▸ **ACTIVITY**: Only those lines in the data below from the line containing "stool: none [603,444,716,554]" through the line containing "framed print: none [175,82,290,177]", both included, should be restated word for word.

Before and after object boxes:
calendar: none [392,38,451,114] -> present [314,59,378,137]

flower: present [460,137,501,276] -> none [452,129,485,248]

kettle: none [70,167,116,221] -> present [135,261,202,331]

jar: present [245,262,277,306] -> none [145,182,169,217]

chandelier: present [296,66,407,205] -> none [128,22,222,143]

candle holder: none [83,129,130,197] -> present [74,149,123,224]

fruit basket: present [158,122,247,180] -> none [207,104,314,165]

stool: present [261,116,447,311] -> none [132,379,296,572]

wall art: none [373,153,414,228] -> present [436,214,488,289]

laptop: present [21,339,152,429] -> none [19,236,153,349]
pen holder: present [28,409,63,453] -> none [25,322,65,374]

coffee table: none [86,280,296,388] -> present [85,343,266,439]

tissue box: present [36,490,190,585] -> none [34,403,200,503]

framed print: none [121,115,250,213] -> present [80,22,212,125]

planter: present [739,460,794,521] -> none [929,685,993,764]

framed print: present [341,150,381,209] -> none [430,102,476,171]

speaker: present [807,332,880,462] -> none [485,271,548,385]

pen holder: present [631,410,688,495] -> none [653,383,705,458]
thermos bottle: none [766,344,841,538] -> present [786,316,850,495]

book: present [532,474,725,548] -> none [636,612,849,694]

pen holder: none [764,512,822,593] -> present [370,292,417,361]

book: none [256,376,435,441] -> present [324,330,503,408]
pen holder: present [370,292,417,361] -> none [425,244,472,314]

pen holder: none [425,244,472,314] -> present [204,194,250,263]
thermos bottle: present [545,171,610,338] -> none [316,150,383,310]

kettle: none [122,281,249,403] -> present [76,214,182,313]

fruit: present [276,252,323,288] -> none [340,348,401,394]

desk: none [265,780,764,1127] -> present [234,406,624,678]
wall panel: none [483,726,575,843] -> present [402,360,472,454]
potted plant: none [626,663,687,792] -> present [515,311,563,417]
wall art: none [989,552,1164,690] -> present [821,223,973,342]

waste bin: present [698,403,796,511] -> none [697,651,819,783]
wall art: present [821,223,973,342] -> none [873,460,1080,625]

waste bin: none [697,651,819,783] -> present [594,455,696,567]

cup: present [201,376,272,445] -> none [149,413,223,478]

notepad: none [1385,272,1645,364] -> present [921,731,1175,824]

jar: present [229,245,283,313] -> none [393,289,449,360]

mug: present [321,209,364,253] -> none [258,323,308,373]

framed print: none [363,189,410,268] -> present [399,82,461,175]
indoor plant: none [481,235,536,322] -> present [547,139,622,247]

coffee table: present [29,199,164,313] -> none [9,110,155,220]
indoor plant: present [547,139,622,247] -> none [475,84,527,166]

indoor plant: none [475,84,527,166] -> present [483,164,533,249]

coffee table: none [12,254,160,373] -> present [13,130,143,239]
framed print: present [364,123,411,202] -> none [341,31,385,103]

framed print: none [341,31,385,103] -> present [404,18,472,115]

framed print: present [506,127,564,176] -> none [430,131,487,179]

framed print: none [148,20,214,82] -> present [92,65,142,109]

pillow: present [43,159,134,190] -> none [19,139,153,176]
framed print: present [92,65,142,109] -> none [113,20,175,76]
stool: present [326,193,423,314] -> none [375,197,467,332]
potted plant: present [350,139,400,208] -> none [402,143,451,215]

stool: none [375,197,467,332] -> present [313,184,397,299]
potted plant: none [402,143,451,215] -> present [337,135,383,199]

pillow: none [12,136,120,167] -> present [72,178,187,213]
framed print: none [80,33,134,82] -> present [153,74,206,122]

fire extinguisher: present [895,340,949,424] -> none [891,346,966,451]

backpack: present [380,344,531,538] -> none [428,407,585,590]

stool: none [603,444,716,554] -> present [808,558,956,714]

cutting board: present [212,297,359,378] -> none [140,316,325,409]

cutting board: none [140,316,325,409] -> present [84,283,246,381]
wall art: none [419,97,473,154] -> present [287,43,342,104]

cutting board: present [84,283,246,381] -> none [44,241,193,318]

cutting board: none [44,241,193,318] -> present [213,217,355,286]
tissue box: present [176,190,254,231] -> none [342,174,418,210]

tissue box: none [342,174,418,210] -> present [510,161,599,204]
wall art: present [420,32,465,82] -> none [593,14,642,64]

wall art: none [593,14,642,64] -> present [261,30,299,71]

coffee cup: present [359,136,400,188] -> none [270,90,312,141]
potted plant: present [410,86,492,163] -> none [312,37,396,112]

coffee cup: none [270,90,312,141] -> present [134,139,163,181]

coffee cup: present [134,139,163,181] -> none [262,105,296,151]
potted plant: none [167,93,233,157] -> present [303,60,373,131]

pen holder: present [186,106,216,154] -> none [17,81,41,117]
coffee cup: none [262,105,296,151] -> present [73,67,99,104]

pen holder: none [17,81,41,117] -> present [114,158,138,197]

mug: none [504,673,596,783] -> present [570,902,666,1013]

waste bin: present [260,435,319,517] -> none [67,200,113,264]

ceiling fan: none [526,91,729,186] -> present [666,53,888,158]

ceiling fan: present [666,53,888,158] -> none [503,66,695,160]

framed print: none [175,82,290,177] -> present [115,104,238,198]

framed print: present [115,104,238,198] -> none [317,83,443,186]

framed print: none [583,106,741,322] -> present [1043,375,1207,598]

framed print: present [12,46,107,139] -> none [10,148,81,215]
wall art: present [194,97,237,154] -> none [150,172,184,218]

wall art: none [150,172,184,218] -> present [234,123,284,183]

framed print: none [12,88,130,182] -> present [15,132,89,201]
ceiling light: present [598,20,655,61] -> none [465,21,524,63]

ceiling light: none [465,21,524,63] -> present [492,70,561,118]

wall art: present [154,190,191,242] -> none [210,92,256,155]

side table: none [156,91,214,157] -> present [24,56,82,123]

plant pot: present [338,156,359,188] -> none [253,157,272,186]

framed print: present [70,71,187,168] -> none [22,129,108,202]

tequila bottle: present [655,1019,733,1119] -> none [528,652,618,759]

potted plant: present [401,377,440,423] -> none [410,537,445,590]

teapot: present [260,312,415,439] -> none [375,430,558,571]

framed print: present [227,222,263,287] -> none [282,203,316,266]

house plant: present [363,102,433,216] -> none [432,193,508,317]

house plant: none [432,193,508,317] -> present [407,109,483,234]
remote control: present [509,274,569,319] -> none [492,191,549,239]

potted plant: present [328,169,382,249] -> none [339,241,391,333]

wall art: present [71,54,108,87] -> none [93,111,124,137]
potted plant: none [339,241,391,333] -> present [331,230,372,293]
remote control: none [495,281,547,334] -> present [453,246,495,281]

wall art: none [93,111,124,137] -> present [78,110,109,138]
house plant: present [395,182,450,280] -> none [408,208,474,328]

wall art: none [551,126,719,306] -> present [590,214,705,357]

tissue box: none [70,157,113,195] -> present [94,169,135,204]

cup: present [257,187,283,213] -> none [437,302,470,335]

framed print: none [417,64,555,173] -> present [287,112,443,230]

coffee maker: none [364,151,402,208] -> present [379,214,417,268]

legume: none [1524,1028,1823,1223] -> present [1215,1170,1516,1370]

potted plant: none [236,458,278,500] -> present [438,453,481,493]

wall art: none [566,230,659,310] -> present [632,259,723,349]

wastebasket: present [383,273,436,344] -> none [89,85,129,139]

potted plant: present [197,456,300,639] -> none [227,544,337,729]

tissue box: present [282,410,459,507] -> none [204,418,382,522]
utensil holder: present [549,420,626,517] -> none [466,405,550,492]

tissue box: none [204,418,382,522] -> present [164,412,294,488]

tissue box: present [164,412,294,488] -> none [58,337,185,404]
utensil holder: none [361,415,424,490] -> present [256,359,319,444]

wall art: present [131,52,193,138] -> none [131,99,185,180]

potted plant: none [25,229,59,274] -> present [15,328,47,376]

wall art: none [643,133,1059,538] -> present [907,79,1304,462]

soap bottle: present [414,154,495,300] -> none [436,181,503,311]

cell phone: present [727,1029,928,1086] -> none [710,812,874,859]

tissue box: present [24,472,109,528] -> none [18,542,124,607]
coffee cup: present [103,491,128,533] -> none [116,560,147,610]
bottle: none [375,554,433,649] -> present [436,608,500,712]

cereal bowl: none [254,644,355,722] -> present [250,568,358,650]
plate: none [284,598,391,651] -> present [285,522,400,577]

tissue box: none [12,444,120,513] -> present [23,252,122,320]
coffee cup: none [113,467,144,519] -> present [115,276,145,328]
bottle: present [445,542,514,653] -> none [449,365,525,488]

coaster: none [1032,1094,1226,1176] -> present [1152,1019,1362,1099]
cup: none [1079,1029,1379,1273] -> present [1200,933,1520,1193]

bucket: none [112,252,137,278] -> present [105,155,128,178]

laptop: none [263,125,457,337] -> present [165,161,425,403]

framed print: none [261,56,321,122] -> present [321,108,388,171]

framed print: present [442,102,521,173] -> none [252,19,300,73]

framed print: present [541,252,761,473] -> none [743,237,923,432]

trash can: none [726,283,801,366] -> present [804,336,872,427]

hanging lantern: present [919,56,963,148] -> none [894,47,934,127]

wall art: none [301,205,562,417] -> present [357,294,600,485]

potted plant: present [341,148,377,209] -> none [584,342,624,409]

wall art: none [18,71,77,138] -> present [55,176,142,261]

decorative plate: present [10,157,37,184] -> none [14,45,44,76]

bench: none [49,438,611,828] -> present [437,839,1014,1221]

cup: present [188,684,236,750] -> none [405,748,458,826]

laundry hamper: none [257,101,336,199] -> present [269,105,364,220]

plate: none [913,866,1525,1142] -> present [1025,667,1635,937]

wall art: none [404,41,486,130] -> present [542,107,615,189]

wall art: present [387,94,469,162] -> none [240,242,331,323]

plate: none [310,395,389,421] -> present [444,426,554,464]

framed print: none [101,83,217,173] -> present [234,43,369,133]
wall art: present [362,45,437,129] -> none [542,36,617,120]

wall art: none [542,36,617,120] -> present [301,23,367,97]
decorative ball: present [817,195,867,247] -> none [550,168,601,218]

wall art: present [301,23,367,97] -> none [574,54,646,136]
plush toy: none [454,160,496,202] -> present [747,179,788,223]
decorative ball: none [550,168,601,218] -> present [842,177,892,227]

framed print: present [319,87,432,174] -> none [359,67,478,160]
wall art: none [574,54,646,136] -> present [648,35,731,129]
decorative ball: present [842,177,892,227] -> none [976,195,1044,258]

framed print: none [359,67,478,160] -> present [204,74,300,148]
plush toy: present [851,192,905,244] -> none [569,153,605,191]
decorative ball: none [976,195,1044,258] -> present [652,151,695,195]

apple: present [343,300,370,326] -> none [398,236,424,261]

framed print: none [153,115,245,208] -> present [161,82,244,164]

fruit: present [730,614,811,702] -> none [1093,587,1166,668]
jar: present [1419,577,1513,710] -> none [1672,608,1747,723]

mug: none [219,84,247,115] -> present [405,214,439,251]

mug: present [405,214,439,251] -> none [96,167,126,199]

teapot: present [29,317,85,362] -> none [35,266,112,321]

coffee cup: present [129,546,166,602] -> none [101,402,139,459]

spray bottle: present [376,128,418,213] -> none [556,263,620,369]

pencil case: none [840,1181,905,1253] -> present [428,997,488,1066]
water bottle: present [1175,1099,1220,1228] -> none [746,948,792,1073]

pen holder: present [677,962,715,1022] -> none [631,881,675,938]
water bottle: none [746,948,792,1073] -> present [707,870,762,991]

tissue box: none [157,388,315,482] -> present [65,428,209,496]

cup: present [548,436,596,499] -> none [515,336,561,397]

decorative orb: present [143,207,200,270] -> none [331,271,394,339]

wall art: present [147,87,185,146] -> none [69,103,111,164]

▸ **WRITTEN RESPONSE**:
stool: none [603,444,716,554] -> present [808,558,956,714]

cutting board: present [212,297,359,378] -> none [140,316,325,409]

cutting board: none [140,316,325,409] -> present [84,283,246,381]
wall art: none [419,97,473,154] -> present [287,43,342,104]

cutting board: present [84,283,246,381] -> none [44,241,193,318]

cutting board: none [44,241,193,318] -> present [213,217,355,286]
tissue box: present [176,190,254,231] -> none [342,174,418,210]

tissue box: none [342,174,418,210] -> present [510,161,599,204]
wall art: present [420,32,465,82] -> none [593,14,642,64]

wall art: none [593,14,642,64] -> present [261,30,299,71]

coffee cup: present [359,136,400,188] -> none [270,90,312,141]
potted plant: present [410,86,492,163] -> none [312,37,396,112]

coffee cup: none [270,90,312,141] -> present [134,139,163,181]

coffee cup: present [134,139,163,181] -> none [262,105,296,151]
potted plant: none [167,93,233,157] -> present [303,60,373,131]

pen holder: present [186,106,216,154] -> none [17,81,41,117]
coffee cup: none [262,105,296,151] -> present [73,67,99,104]

pen holder: none [17,81,41,117] -> present [114,158,138,197]

mug: none [504,673,596,783] -> present [570,902,666,1013]

waste bin: present [260,435,319,517] -> none [67,200,113,264]

ceiling fan: none [526,91,729,186] -> present [666,53,888,158]

ceiling fan: present [666,53,888,158] -> none [503,66,695,160]

framed print: none [175,82,290,177] -> present [115,104,238,198]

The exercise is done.